Le marché mondial du luxe se stabilise avec 1.440 milliards de revenus attendus en 2025 mais proceed de perdre des shoppers, tandis que ceux qui restent changent leurs habitudes, selon une étude du cupboard de conseil Bain and Firm.
“On termine beaucoup mieux l’année que ce qu’on avait anticipé”, souligne auprès de l’AFP Joëlle de Montgolfier, directrice du pôle luxe de Bain and Firm. Au printemps, les auteurs de l’étude, réalisée en partenariat avec la Fondation Altagamma qui réunit les grands noms du luxe italien, avaient en effet envisagé un recul de 2% à 5% des ventes pour l’année 2025.
Des consommateurs dissuadés par les prix élevés
Après un début d’année difficile, les ventes aux États-Unis, l’un des principaux marchés du luxe, qui avaient pâti du début de mandat de Donald Trump et des annonces de droits de douanes, se sont redressées “depuis le mois de mai”, selon Joëlle de Montgolfier, alors que le marché chinois semble également se stabiliser.

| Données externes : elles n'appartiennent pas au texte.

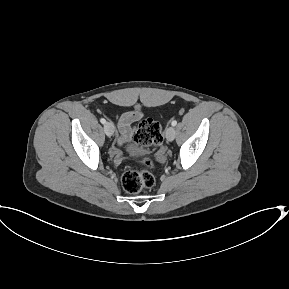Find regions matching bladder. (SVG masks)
Listing matches in <instances>:
<instances>
[{
  "mask_svg": "<svg viewBox=\"0 0 289 289\" xmlns=\"http://www.w3.org/2000/svg\"><path fill=\"white\" fill-rule=\"evenodd\" d=\"M142 152V149L141 148H135V149H133V153L134 154H140Z\"/></svg>",
  "mask_w": 289,
  "mask_h": 289,
  "instance_id": "obj_1",
  "label": "bladder"
}]
</instances>
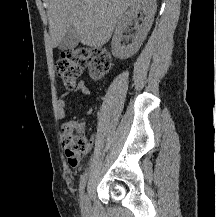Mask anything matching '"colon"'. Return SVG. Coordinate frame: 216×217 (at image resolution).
Masks as SVG:
<instances>
[{
    "instance_id": "obj_1",
    "label": "colon",
    "mask_w": 216,
    "mask_h": 217,
    "mask_svg": "<svg viewBox=\"0 0 216 217\" xmlns=\"http://www.w3.org/2000/svg\"><path fill=\"white\" fill-rule=\"evenodd\" d=\"M85 67H88L93 79H103L112 67L111 53L106 48L66 49L55 63V72L67 87H73ZM62 131L66 157L72 167H77L81 155L88 150L83 128L78 121H69L64 124Z\"/></svg>"
}]
</instances>
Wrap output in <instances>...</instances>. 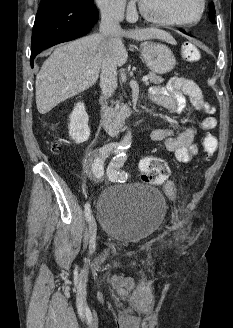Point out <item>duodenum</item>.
<instances>
[{"mask_svg": "<svg viewBox=\"0 0 233 328\" xmlns=\"http://www.w3.org/2000/svg\"><path fill=\"white\" fill-rule=\"evenodd\" d=\"M132 112V105H126L122 111L121 116L115 117L106 106L105 97L99 100V114L100 120L104 128L112 134H118L121 130L125 118Z\"/></svg>", "mask_w": 233, "mask_h": 328, "instance_id": "410a0bca", "label": "duodenum"}]
</instances>
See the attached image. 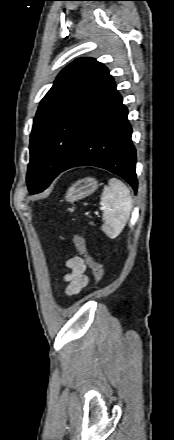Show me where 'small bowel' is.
I'll use <instances>...</instances> for the list:
<instances>
[{
	"instance_id": "c3829d8e",
	"label": "small bowel",
	"mask_w": 174,
	"mask_h": 440,
	"mask_svg": "<svg viewBox=\"0 0 174 440\" xmlns=\"http://www.w3.org/2000/svg\"><path fill=\"white\" fill-rule=\"evenodd\" d=\"M66 267L70 270L65 275V292L68 296L78 294L88 284V277L85 274L86 265L80 256H73L66 261Z\"/></svg>"
}]
</instances>
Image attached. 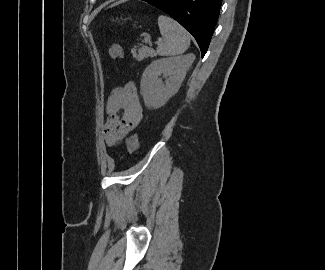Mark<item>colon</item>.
I'll use <instances>...</instances> for the list:
<instances>
[{"instance_id": "5ec220e1", "label": "colon", "mask_w": 325, "mask_h": 270, "mask_svg": "<svg viewBox=\"0 0 325 270\" xmlns=\"http://www.w3.org/2000/svg\"><path fill=\"white\" fill-rule=\"evenodd\" d=\"M109 55L112 59H121L124 57V50L122 46L118 44H114L109 49ZM138 135L135 133L132 136H130L127 140L126 146H127V152L132 153L134 152L138 147Z\"/></svg>"}]
</instances>
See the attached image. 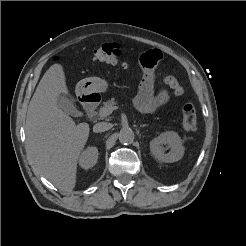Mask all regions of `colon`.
<instances>
[{"instance_id":"colon-1","label":"colon","mask_w":246,"mask_h":246,"mask_svg":"<svg viewBox=\"0 0 246 246\" xmlns=\"http://www.w3.org/2000/svg\"><path fill=\"white\" fill-rule=\"evenodd\" d=\"M93 60L97 63L112 65L121 64L123 63V51L115 43L103 44L94 51ZM165 82L174 89L177 95H181L183 93L182 87L172 75L166 76ZM181 124L183 129L186 131H192L195 129L197 124V113L196 108L192 103H187L183 106Z\"/></svg>"}]
</instances>
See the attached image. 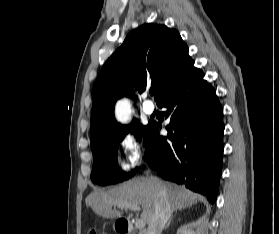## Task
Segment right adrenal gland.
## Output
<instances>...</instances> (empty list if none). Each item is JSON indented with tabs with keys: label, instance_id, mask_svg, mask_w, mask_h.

Mais après un pic à 400 hundreds of thousands de consommateurs en 2022, le secteur du luxe perd chaque année des shoppers, “au rythme de 10 à 20 hundreds of thousands de shoppers encore cette année” pour atteindre 340 hundreds of thousands, prévient-elle. Une des raisons de cette désaffection est la hausse des prix qui proceed “alors qu’on avait alerté l’année dernière sur le fait que les prix étaient assez élevés”, souligne la spécialiste du secteur.
Aujourd’hui, même les lunettes ou les produits de beauté, qui “étaient l’entrée de gamme dans le luxe il y a dix ans”, ont vu leur prix augmenter. “Les dépenses diminuent en fréquence, les consommateurs se tournent vers des plaisirs plus modestes, des promotions”, préviennent les auteurs de l’étude.
Des expériences plutôt que des produits
Les gens qui veulent quand même avoir une touche de luxe dans leur vie se tournent désormais vers les eating places ou le bien-être comme les spas, “où finalement pour 200, 300 euros vous allez avoir une expérience de luxe alors que vous ne pourrez pas vous acheter un pot de crème pour ce prix-là”, souligne Mme de Montgolfier.
Mais cette tendance “d’expérience” plutôt que de produits, ne concerne pas uniquement la clientèle dite “aspirationnelle” c’est-à-dire, celle qui souhaite entrer dans le monde du luxe. Il s’agit selon l’étude d’une “tendance mondiale persistante” qui touche aussi les plus aisés qui représentent 2% de la clientèle mais 45% des dépenses.
“Les gens sont moins dans la possession que dans une forme d’hédonisme et de jouissance et donc il y a une réallocation des dépenses depuis tout ce qui est achat de produits vers tout ce qui est lié au voyage ou à l’artwork de vivre”, selon Joëlle de Montgolfier.
L’étude qualifie cette évolution de “changement tectonique” vers les expériences de luxe — croisières hôtelières, gastronomie haut de gamme — au détriment des biens traditionnels, y compris l’vehicle de luxe”.
Ainsi, le marché mondial des biens personnels de luxe (mode, maroquinerie, joaillerie, horlogerie et beauté) devrait rester globalement secure cette année par rapport à l’année précédente, avec une valeur estimée à 358 milliards d’euros en 2025 (-2%). Les ventes de voitures de luxe devraient reculer de 6%, celles de vins et spiritueux de 5%, celles d’oeuvres d’artwork de 9% alors que les ventes de gastronomie devraient progresser de 5% et celles des croisières de 10%.
Bain and Firm estime que sur les dix prochaines années, la croissance annuelle du marché des biens personnels de luxe devrait progresser entre 4% et 6% pour atteindre entre 525 milliards d’euros et 625 milliards d’euros, tandis que les dépenses globales de luxe pourraient atteindre 2.200 à 2.700 milliards d’euros.